##### MATERIAL FOR THIS TASK #####
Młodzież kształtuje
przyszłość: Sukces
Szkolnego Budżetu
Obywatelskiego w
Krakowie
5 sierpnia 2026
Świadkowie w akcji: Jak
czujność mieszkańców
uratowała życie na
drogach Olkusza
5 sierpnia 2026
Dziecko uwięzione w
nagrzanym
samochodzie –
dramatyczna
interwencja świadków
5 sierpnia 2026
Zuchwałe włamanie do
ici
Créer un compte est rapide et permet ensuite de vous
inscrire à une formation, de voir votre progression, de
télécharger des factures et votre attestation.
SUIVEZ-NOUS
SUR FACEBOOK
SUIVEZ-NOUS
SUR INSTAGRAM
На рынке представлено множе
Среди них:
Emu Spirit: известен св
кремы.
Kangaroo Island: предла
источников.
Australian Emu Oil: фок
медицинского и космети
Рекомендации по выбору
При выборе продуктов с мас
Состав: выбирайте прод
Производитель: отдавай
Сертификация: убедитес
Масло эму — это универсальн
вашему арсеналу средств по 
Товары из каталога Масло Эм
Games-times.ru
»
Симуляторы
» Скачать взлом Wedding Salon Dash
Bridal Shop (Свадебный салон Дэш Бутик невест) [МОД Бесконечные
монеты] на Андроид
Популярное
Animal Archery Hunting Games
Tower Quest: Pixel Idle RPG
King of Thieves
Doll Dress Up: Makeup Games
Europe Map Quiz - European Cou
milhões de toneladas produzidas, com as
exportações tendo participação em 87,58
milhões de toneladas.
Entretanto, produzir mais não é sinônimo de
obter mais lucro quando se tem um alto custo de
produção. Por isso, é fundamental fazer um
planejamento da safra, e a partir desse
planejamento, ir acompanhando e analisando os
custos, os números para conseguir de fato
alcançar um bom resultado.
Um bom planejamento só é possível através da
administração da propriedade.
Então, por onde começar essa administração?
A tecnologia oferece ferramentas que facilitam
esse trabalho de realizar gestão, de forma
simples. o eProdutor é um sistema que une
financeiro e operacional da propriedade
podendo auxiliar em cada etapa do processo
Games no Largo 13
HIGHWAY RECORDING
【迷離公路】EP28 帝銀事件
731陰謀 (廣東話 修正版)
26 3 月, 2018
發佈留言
#####
PROBLEM DESCRIPTION
Output every record verbatim.

SOLVED PROBLEM
Młodzież kształtuje
przyszłość: Sukces
Szkolnego Budżetu
Obywatelskiego w
Krakowie
5 sierpnia 2026
Świadkowie w akcji: Jak
czujność mieszkańców
uratowała życie na
drogach Olkusza
5 sierpnia 2026
Dziecko uwięzione w
nagrzanym
samochodzie –
dramatyczna
interwencja świadków
5 sierpnia 2026
Zuchwałe włamanie do
ici
Créer un compte est rapide et permet ensuite de vous
inscrire à une formation, de voir votre progression, de
télécharger des factures et votre attestation.
SUIVEZ-NOUS
SUR FACEBOOK
SUIVEZ-NOUS
SUR INSTAGRAM
На рынке представлено множе
Среди них:
Emu Spirit: известен св
кремы.
Kangaroo Island: предла
источников.
Australian Emu Oil: фок
медицинского и космети
Рекомендации по выбору
При выборе продуктов с мас
Состав: выбирайте прод
Производитель: отдавай
Сертификация: убедитес
Масло эму — это универсальн
вашему арсеналу средств по 
Товары из каталога Масло Эм
Games-times.ru
»
Симуляторы
» Скачать взлом Wedding Salon Dash
Bridal Shop (Свадебный салон Дэш Бутик невест) [МОД Бесконечные
монеты] на Андроид
Популярное
Animal Archery Hunting Games
Tower Quest: Pixel Idle RPG
King of Thieves
Doll Dress Up: Makeup Games
Europe Map Quiz - European Cou
milhões de toneladas produzidas, com as
exportações tendo participação em 87,58
milhões de toneladas.
Entretanto, produzir mais não é sinônimo de
obter mais lucro quando se tem um alto custo de
produção. Por isso, é fundamental fazer um
planejamento da safra, e a partir desse
planejamento, ir acompanhando e analisando os
custos, os números para conseguir de fato
alcançar um bom resultado.
Um bom planejamento só é possível através da
administração da propriedade.
Então, por onde começar essa administração?
A tecnologia oferece ferramentas que facilitam
esse trabalho de realizar gestão, de forma
simples. o eProdutor é um sistema que une
financeiro e operacional da propriedade
podendo auxiliar em cada etapa do processo
Games no Largo 13
HIGHWAY RECORDING
【迷離公路】EP28 帝銀事件
731陰謀 (廣東話 修正版)
26 3 月, 2018
發佈留言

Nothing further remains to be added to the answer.